Friday, June 29, 2012

Team

The absolute greatest joy in my life has been being a mom and a wife. Two things I would never trade for the world.  But I spend so much time running errands, cleaning the house, being a mom and wife that I am beginning to feel like no one is on my team.

Maybe I'm exhausted from only getting four hours of sleep a night, in order to get things done. But, I feel completely and urtterly alone and taken for granted lately. 

"I love you" has become as routine as saying goodbye on the phone....and the number one thing I say anymore is, "What do you want me to do?"  Can I get someone on my team? When does someone do something for me???

Thursday, June 28, 2012

Doggy Odor

Having three big dogs and the fact we've fostered over 17 dogs in the past year and a half means that...while our house is clean, it also smells of dog.  Here's a new DIY for the week to take care of those problems.



Supplies

 empty spray bottle
water
mouth wash (yeah, that's right mouth wash)
newspaper

In an empty spray bottle combine 
2 parts water to 1 part mouth wash.

spray the mixture onto whatever upholstery is soiled.

Lay newspaper over the sprayed area and let dry. 

The newspaper should absorb the smell completely. If not, repeat the process.

Your cushions may smell minty fresh for a few days, but once that wears off the smell will be gone!

Sunday, June 17, 2012

DIY Febreeze $0.15 per container!

Homemade Febreze: What you'll need: 

  • 1/8 Cup of fabric softener
  • 2 tablespoons Baking Soda 
  • Hot tap water 
  • Spray bottle 





Combine all in bottle, shake well and use! 






Credit to: When the Dinner Bell Rings

Monday, June 11, 2012

Time to take control

Here I sit, Coca-Cola in hand, cigarettes in the ashtray next to me....

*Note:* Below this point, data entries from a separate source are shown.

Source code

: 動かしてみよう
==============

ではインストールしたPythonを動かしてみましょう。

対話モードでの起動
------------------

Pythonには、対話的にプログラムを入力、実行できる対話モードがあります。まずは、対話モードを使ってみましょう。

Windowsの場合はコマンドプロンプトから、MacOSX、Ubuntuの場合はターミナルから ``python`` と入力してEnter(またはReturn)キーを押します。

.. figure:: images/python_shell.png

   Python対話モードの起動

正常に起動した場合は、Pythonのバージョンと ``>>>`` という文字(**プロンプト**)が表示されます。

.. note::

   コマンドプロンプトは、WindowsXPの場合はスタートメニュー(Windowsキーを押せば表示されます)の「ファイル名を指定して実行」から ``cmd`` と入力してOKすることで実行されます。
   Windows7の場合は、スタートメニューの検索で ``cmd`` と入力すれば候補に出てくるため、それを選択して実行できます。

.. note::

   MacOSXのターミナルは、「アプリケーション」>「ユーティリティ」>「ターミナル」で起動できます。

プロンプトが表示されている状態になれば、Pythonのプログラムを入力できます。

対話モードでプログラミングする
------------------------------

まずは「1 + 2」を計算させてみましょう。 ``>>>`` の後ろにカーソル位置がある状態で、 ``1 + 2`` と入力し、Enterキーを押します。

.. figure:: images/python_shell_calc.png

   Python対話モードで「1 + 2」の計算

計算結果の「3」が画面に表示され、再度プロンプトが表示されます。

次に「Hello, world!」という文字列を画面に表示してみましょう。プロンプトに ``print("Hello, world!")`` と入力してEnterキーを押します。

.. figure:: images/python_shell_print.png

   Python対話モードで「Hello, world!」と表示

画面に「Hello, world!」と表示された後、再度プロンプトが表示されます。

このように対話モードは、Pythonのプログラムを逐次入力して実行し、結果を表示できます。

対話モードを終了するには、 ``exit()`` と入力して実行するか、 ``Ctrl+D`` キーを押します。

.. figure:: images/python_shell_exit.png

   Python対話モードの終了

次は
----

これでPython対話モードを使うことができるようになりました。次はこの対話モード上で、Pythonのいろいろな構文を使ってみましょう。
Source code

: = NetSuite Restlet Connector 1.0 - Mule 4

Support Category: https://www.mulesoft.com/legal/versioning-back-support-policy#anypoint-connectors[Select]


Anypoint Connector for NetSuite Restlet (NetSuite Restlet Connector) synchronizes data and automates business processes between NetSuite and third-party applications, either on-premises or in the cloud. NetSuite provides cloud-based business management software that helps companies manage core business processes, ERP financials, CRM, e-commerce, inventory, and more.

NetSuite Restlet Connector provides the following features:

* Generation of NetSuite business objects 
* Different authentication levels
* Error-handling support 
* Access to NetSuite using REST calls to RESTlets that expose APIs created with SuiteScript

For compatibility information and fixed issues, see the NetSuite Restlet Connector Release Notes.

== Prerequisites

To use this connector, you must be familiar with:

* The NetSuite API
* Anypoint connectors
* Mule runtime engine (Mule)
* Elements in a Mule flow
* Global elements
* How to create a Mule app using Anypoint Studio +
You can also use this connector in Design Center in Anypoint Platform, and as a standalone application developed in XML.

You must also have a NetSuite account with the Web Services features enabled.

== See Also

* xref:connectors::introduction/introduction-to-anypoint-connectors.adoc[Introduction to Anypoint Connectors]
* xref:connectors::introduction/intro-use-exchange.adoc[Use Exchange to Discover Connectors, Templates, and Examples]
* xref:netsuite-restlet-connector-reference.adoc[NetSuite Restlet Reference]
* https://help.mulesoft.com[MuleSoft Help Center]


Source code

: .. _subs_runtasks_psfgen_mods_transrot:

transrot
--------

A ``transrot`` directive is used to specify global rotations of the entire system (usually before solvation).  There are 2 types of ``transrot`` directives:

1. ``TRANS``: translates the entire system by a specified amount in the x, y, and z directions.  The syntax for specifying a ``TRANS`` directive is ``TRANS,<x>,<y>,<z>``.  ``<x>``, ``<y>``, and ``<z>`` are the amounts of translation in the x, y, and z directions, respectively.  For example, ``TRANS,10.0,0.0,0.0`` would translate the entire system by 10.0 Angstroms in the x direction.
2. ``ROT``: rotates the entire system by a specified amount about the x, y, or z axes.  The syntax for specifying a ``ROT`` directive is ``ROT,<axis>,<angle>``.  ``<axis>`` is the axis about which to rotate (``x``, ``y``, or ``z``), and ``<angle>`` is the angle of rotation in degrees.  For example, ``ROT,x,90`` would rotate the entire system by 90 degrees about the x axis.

In October of 2007 I was diagnosed with PCOS (Polycystic Ovarian Syndrome).  We tried metformin, unsuccessfully, and also metformin combined with clomid, unsuccessfully. Obviously I am able to have children, I've had two.  We've since put things in perspective and decided to steer away from using any fertility medications. I'm not exactly sure why, but for some reason we just stopped. Maybe it was the painful and utterly horrible menstrual cycles that they caused me (when I actually had one) or maybe it was the nasty mood side effects.  Either way we stopped.

Lately I've been reading more into PCOS and realize that it is not only infertility that it is messing with. My entire health is dependent on caring for myself and treating PCOS rather than letting PCOS control me.  In the past 5 years I have gained nearly 40lbs. Luckily I have stayed at that 40lbs for some time and not gone above it. I'm still yet to hit 200lbs exactly but that's not exactly comforting when I look at myself in the mirror. It's nothing compared to the tole that it has taken on my self esteem, my daily activities, and my marriage.

I need to start looking at this as a real medical condition, not just a barrier to having more children.  To start taking care of my body. I am at risk for heart disease and diabetes just to name a few things. I read this article today and I lost it.  I'm not going to be a victim of anything, I'm not going to be "robbed" of anything. Not if I change the outcome with some life style changes....

Article from The Daily Muse on PCOS


I also saw this today.....
OUCH!

And this one....
Double OUCH!



It's time to do something about this... It's BEEN time..... I need to get back into control.

Saturday, June 2, 2012

Do the Damn Thang!

Well classes start on Monday. I am as unprepared as I will ever be, in good old Holly fashion! So if my blog goes even further into oblivion I guess you can assume that I've fallen asleep in one of my text books and the drool has worked as an adhesive and so there I lie!

Law school.... friggin law school! AHHHHHH let's do the damn thang!